– Что, не удалось сбежать?

В ответ я только фыркнула. Ну и ладно, в следующий раз разведаю. Хотя…

– Уважаемая Марна, а скажите, вы не слышали, что случилось на окраине Медвежьего леса? – спросила я, догнав женщину и приспустив с плеч шаль. Видеть меня женщина не может, но так хоть чувствует, что я рядом, а то разговаривать с пустым местом сложно.

– Ох, Лучана! Не знаю даже, но говорят, медведь подрал девку. Возможно, не один. – Марна вздохнула и сделала отгоняющий беды жест.

– Медведь?

– Уж очень крупные… Так, а что же сама-то Аглайя не спросила? Не для детских ушек такие разговоры.

– Я уже не маленькая, – возмутилась я, слегка топнув ножкой.

– Я-то верю тебе. А вот остальные…

Стоит признать, что не вышло у меня разговорить женщину. Марна так и не рассказала больше ничего, как понимаю, опасаясь гнева матушки. Но ничего, где наша ведьма не пропадала? Разберемся!

До деревни добежали быстро, видимо, селянка по-настоящему любит своих коровок…


В деревне я снова натянула шаль повыше, чтобы не привлекать внимания. То есть видеть меня могут, и не врежутся, но вот сосредоточиться и запомнить – нет.

Марна открыла калитку, пропуская меня во двор. Сразу прошла к сараю, и опять же не закрывая дверей, присела подле своей кормилицы. Женщина с такой нежностью погладила ту, что даже постороннему стало бы ясно – у нее доброе сердце.

Я обошла их по кругу, пока хозяйка сдаивала молоко в крынку. Осмотрела кормушку, наполненную свежим сеном. Душистым. Пахнущим лугом и ветром. И… принюхалась сильнее, не понимая, откуда взялся чужеродный аромат цветка, не должного здесь оказаться. Потянулась за ним, даже не заметив, как оказалась стоящей на кормушке ногами.
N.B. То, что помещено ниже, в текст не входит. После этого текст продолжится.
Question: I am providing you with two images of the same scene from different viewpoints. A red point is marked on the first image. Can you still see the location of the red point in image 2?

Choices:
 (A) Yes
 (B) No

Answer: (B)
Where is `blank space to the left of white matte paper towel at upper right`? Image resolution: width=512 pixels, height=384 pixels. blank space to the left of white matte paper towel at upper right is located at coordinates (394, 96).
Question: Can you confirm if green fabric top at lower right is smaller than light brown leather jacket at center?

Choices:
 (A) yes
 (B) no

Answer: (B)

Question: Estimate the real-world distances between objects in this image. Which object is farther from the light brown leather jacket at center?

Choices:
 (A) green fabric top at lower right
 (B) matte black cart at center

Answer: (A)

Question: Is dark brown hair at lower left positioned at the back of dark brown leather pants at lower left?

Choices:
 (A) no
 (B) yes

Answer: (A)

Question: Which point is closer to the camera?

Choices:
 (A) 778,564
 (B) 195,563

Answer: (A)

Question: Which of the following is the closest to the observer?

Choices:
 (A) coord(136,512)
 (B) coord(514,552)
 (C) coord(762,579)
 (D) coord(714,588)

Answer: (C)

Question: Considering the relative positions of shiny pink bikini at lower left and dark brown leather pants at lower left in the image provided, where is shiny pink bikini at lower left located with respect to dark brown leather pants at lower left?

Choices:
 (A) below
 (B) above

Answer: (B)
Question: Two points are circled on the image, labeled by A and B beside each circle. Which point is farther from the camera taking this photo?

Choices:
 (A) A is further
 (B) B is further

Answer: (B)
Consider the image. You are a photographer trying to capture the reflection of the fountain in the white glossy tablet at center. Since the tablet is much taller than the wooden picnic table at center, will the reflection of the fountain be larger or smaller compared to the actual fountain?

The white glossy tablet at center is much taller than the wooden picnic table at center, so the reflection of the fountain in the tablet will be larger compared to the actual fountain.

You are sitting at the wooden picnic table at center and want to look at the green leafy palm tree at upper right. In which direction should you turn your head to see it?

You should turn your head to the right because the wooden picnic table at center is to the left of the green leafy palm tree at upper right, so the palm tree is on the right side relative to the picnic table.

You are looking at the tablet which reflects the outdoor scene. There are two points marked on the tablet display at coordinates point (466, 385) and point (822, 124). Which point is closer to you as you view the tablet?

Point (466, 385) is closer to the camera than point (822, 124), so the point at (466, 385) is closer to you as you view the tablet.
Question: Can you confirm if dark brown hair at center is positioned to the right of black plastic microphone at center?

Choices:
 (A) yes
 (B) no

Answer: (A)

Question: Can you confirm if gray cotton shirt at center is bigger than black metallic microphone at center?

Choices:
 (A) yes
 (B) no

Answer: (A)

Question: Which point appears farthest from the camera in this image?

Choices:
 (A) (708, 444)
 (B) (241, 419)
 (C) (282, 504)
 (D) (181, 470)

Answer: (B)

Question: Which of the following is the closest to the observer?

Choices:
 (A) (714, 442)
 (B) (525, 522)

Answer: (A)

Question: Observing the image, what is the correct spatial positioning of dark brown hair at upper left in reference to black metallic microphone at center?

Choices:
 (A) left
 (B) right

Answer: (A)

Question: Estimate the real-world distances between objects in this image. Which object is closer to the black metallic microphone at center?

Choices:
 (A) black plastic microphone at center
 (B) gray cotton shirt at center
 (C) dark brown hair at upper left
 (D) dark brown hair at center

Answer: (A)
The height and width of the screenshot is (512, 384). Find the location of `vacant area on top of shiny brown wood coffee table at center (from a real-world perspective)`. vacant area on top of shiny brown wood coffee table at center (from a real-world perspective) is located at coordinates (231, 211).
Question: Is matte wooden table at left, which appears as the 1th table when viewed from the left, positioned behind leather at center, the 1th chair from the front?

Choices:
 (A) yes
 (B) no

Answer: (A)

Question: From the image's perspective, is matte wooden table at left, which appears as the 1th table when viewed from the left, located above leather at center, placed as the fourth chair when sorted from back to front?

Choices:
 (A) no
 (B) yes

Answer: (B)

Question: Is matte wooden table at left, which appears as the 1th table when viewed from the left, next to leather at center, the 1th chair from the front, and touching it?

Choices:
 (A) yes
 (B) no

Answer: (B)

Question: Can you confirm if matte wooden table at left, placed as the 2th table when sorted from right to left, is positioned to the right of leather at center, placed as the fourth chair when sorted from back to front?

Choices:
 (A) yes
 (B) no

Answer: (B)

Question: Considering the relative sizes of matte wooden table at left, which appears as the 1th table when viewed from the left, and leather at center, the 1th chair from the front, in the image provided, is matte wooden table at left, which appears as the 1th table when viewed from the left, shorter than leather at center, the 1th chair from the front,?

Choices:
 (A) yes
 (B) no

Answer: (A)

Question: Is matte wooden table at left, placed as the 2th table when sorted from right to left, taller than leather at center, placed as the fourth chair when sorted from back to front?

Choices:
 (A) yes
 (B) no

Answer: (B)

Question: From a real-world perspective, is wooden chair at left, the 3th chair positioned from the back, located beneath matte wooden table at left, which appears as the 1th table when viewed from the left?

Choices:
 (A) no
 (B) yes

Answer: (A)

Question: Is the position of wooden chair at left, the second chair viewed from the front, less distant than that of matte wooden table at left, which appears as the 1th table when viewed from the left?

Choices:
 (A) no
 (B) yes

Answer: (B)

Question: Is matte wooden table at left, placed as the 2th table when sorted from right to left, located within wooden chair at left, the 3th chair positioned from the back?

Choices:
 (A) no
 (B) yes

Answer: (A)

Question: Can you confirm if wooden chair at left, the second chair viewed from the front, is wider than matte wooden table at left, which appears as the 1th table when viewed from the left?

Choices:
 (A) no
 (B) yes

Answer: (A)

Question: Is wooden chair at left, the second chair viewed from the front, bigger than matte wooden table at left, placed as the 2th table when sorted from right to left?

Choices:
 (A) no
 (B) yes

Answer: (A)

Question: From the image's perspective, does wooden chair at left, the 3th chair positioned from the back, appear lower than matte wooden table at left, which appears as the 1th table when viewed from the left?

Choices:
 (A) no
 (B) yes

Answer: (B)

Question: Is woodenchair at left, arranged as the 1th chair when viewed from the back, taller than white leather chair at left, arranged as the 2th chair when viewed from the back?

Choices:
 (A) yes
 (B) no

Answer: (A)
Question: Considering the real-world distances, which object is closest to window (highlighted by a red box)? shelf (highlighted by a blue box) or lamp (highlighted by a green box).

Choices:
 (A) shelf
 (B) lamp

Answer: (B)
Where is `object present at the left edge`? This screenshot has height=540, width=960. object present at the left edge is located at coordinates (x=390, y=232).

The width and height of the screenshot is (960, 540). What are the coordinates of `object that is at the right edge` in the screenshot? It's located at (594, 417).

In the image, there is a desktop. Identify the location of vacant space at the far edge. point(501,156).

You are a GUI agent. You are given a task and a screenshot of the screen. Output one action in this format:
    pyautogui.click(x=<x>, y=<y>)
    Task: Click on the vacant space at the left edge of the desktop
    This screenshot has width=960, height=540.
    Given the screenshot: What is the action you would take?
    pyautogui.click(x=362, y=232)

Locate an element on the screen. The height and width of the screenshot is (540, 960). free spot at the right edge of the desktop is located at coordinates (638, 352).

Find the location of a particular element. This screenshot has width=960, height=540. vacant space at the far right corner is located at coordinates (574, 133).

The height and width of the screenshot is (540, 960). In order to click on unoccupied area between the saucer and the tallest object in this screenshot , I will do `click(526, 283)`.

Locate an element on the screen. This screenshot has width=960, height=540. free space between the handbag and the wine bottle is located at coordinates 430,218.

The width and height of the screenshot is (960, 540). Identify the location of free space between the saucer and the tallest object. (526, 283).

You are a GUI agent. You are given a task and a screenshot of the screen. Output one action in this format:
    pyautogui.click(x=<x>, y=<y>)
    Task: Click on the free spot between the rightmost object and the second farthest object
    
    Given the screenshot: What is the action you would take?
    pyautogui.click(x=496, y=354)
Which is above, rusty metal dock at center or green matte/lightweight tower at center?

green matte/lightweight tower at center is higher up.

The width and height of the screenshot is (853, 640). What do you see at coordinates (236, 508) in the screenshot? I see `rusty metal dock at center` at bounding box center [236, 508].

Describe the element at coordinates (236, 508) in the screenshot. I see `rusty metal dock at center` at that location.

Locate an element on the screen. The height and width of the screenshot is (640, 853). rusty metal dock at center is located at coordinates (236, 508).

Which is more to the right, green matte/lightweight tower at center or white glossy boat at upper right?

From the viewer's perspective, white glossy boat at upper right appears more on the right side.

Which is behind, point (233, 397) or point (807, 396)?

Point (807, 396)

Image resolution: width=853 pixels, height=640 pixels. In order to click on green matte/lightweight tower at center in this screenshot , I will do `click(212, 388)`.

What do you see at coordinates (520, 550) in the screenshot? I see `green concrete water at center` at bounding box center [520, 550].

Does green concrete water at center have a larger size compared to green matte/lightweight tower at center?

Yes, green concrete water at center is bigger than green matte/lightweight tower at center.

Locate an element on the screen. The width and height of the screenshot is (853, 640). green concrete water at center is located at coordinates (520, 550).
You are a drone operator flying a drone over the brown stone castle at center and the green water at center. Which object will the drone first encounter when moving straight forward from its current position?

Интересно.

– А вот и нашла, – прошептала себе под нос, словно боясь спугнуть подсохшее растение, повисшее под балкой.

Тонкий стебелёк с редкими листочками и мелкими желтыми цветами зацепился за торчащий из балки гвоздь, и успел подвялиться. Явно висит здесь со вчерашнего вечера. Чуть выше заметила щель. Кто-то выдрал кусок прокладки из мха между бревен, и, видимо, в эту щель и затолкал цветы.

Люцифина солнечная. Ядовитая, несмотря на красивое название и трогательную внешность полевого цветка. Растет на болотах, в основном там, где обитают кикиморы. Но не кикимора же принесла ее сюда? Хм…

Я вышла из сарая, обошла его. Ага, с обратной стороны загон, с уже покосившимся забором.

– А у вас там забор покосился, – сказала я хозяйке.

– Так напасть какая-то просто, ещё на той седьмице стоял. Радан помог, поправил. А вчера вот…

– С соседками не ссорились? – вспомнила я уроки наставницы, что большая часть бед у людей от самих же людей.

– Не ссорилась, – ответила и нахмурились женщина.

– А дворового ничем не расстраивали? – спросила я, обдумывая: ему бы не нужно было мох выдирать, так бы зашёл и накормил скотину с руки.

– Нет, что ты… Вы, – вдруг поправилась женщина, а я уловила в ее тоне что-то новое. Раньше она ко мне проще обращалась.

– Точно?

Хозяйка задумалась, а потом поднялась.

– Нюрку пожурила на днях, что скотину почём зря охаживает вицей. Да я же со всеми мирно живу. Даже Руза вечёр на чай заходила.

– Ладно, передам наставнице. А вы, если вспомните ещё что, так сообщите сразу. И дворовому молочка парного налейте сегодня. Миска где его? – Я прошла в указанный угол, и осмотрев пустую посудинку, указала на нее пальчиком. – Поменяйте только. Негоже дворового кормить из битой посуды. Они уважение любят. Хлебца свежего ещё положите. И на двор не пускайте посторонних.

Женщина охнула, сказала, что миска целой была, но дальше только слушала и кивала, соглашаясь со всем, и бросая тревожные взгляды на буренку.